● Work order
Can you continue the piece about the medical conference that moved online, picking up right after its final sentence?

● Text segment
- Opening Delimiter -
Medical conference goes online, too important to cancel

Medical conference goes online, too important to cancel

In the early days of fall, we received a call from Tammie at the Marion Country Health Department in Indianapolis. She recently decided that conditions in her area were too dangerous to host an in person meeting of health professionals about Opioid Safety and Alternatives, and was looking for an online option. We were recommended by a mutual friend who works at the CDC.

I was excited to bring our kits and our processes to Indianapolis to provide a demo. It only takes a few minutes to get our kits up and running, and I felt the demo went well.

Shortly after we received an official request for quote, and as is always the case with local government projects, budget is of critical concern. The show we were asked to quote included everything from the camera lens to the audience eyes. This included the website for the virtual conference, and 20 speakers, mostly in the region, but two speakers across the country. We felt it was much to dangerous to bring 18 speakers together on the day of the show, and there wasn’t adequate funding to do 20 kits at one time for a live show.
- Closing Delimiter -
Recorded data:
- Opening Delimiter -
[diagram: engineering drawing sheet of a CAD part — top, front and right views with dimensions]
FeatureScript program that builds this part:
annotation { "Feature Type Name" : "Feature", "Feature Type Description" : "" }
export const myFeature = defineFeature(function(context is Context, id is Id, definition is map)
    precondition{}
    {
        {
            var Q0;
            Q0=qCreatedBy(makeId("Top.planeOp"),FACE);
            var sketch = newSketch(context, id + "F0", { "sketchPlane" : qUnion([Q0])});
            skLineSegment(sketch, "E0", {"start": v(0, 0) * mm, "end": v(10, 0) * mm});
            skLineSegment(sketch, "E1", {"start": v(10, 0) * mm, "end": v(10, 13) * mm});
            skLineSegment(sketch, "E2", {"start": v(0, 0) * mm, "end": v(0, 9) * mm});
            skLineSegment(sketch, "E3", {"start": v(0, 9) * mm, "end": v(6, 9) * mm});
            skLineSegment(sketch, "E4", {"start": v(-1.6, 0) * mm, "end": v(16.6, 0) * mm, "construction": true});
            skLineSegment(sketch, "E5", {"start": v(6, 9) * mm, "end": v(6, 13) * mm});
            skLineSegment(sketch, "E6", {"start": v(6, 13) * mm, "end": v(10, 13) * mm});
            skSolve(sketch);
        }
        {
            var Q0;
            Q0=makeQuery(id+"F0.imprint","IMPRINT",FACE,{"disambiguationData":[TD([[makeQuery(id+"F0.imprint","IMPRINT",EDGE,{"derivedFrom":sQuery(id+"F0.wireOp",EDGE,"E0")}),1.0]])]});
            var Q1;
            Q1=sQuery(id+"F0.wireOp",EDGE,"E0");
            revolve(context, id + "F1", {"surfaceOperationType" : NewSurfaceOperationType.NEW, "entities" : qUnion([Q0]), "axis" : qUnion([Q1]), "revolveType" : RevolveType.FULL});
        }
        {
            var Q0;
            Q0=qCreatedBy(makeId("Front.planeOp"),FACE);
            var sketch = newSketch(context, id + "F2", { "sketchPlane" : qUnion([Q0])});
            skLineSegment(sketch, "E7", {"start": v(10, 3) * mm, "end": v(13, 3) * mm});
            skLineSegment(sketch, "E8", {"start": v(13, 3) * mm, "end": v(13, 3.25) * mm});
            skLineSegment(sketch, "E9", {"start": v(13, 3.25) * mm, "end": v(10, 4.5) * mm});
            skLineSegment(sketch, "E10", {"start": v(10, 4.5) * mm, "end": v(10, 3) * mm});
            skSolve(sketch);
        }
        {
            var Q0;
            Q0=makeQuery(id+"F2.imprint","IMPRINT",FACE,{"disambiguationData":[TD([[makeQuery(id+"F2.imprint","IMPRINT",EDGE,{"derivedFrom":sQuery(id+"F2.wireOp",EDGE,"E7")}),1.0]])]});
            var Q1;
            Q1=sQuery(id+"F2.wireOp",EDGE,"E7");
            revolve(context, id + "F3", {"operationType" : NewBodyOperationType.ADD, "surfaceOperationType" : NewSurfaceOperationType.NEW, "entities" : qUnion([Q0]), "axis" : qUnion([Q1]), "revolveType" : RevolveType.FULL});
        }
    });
- Closing Delimiter -
● Written answer
We suggested a plan to pre-record all of the general sessions and breakouts, and developed a method for live Q&A that ultimately met the needs of the show, kept everyone safe, and met the budget. We were thrilled to find a way to keep this project moving forward.

Seven days before the show, I shipped two ReLink Briefcases to NY and Denver, and then I set up our ReLink Suite and a green screen in one of the conference rooms at the health department. The Suite provides a robotic camera, lighting, two monitors, a microphone, and a HDMI ingest for graphics. This conference about opioid safety was packed full of power point presentations, and each presenter was invited to bring their own laptop. We simply plugged in an HDMI cable to each machine and we were ready to film.

The green screen allowed us to create a simple virtual set, which is much more pleasing to look at than a white wall.

Each presenter had 60 minutes allocated for their presentation and Q&A. They were encouraged to leave 15 minutes for Q&A. Some left more, some left less. We gave each presenter a two hour time slot for recording, with a half hour in between each session. I wanted this time to make sure presenters could enter and exit the building without crossing paths with other presenters, to give them time to set up, get comfortable, and to give us a buffer in case anything went wrong. I for one thought the presentations were spectacular, covering topics like alternatives to opioids for pain management, stigma, nerve stimulation, using biophysical agents and more.

One by one, we recorded each video, live cutting between full screen camera and powerpoint presentations, just like we would at an in person event.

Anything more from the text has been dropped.